Copy exactly the lines that run from the line containing "うを作ろうと思い、釣ったアジをなめろうに調理していきます" to the end of the material below, both ends included.

(Source data):
----
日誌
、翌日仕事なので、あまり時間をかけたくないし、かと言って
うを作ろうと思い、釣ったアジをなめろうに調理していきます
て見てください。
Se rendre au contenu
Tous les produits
----
(Problem solution):
うを作ろうと思い、釣ったアジをなめろうに調理していきます
て見てください。
Se rendre au contenu
Tous les produits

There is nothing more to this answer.